The one-time treatment works by silencing nerves leading into and out of the kidney, which play a central role in the sympathetic nervous system, the body’s “fight or flight” response that can increase heart rate and blood pressure.
Procedures that surgically disrupt these nerves had been shown to lower high blood pressure decades ago, but were abandoned with the advent of drugs that target the renin-angiotensin system, which regulates blood pressure and fluid retention.
Here’s how Ardian, the maker of the device, explains the surgical procedure:
The Symplicity Catheter System is used to perform a procedure termed renal denervation (RDN). In a straight-forward endovascular procedure, similar to an angioplasty, the physician inserts the small, flexible Symplicity Catheter into the femoral artery in the upper thigh and threads it into the renal artery. Once in place within the renal artery, the device delivers low-power RF energy to deactivate the surrounding renal sympathetic nerves. This, in turn, reduces hyper-activation of the sympathetic nervous system, which is often the cause of chronic hypertension. The one-time procedure aims to permanently reduce blood pressure. RDN may also allow patients to reduce or eliminate the need for lifelong antihypertensive medications.

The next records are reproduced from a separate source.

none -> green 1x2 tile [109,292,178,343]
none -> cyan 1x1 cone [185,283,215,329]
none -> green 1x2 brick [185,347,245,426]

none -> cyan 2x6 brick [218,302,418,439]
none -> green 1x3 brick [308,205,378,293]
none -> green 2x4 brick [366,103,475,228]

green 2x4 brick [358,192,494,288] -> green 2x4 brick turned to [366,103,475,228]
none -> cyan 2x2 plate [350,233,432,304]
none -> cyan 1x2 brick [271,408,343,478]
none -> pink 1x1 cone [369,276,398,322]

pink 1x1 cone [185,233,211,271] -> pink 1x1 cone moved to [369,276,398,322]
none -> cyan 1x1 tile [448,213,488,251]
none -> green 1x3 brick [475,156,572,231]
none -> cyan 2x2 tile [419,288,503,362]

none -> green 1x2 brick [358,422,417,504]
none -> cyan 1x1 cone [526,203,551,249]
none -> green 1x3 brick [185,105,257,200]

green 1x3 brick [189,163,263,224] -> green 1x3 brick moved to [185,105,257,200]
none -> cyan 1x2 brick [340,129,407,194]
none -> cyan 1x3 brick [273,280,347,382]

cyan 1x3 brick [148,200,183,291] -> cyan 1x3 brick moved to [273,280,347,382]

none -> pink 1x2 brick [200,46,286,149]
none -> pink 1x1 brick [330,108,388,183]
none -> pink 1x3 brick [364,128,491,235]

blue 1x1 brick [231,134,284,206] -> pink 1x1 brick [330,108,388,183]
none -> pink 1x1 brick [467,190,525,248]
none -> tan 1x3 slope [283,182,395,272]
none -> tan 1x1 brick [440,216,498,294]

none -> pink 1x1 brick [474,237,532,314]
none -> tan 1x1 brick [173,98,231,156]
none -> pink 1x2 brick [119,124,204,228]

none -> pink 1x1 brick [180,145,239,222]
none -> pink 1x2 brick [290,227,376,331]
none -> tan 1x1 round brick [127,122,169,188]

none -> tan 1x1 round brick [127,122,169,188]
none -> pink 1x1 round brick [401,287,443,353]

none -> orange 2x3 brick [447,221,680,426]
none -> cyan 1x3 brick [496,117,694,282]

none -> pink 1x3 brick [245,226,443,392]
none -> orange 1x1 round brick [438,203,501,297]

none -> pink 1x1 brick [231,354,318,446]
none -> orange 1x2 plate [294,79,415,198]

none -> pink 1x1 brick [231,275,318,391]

In the USA we claim to believe in preventative medicine — but I know many people who forsake routine physician exams and only make an appointment with a doctor after the fact of falling ill.
I also know a lot of people who are on serious medications for a variety of illnesses — and yet they fail to routinely take their meds due to delinquency of spirit or just plain laziness of mindfulness.
Perhaps a permanent, surgical, cauterization is just the right antidote to the rising bodily cost of high blood pressure in a compressive world. The surgery costs around $13,500.00USD, but footing the bill now for a quick “cure” has to be better than taking pills for decades and then dealing with any resulting damage done by the inattention to the careful monitoring and precise mediating of hypertension.
Sounds like a great surgical option, David!
The surgery is an exciting — one use — option, Gordon!